• _Work instructions_
Where a line below includes the word "pinky", copy that line.

• _Extracted material_

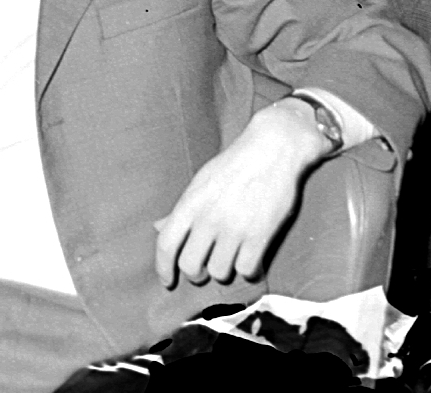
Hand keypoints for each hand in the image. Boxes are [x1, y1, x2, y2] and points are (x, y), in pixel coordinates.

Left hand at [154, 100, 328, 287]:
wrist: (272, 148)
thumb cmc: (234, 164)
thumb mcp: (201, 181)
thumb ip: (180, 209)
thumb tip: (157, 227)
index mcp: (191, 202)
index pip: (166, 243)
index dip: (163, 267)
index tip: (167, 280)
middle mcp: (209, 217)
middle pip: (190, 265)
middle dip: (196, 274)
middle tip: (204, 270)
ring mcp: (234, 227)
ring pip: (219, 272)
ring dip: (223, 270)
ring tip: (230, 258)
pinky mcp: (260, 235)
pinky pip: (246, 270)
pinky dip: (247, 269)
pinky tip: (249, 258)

--

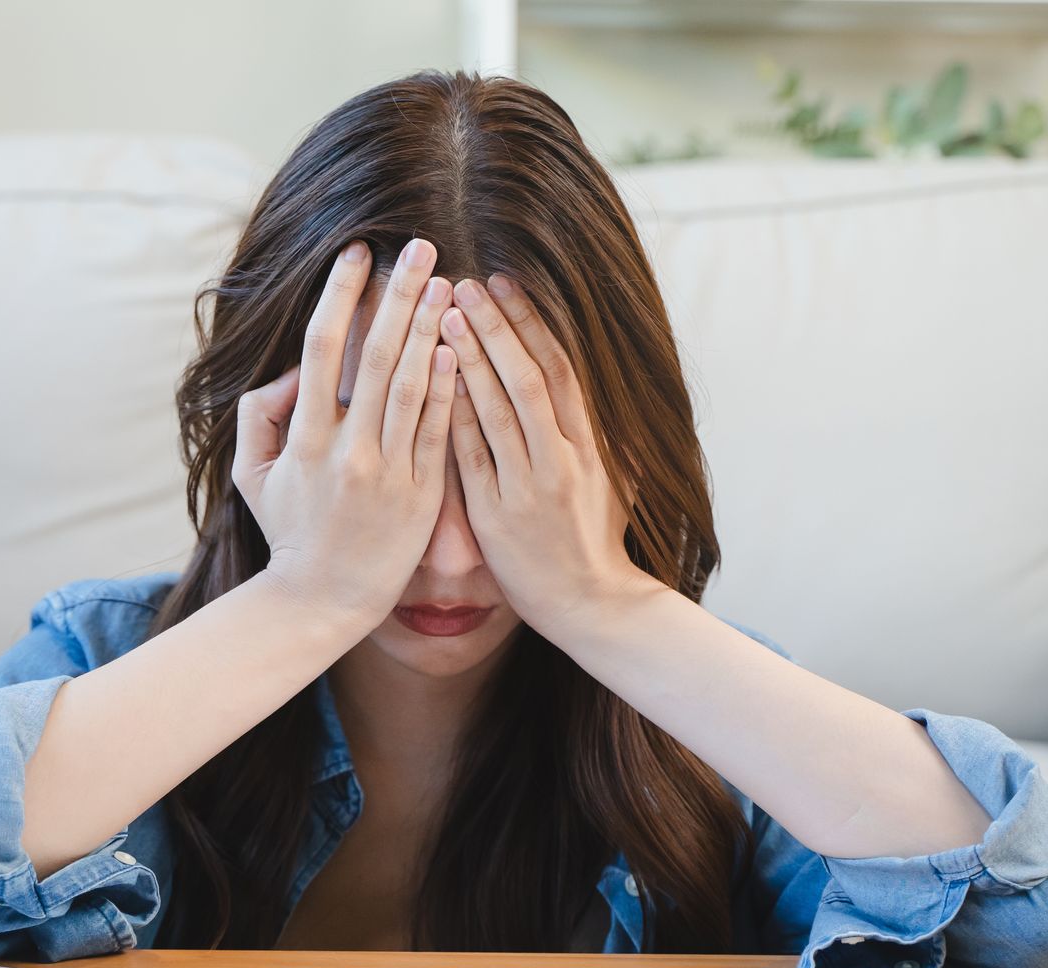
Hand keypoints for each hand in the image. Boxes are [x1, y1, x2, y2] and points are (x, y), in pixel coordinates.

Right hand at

• _Written response_
pinky mcp: (260, 235)
pinky pip: (246, 270)
pinky dip: (247, 269)
pinky tip: (249, 258)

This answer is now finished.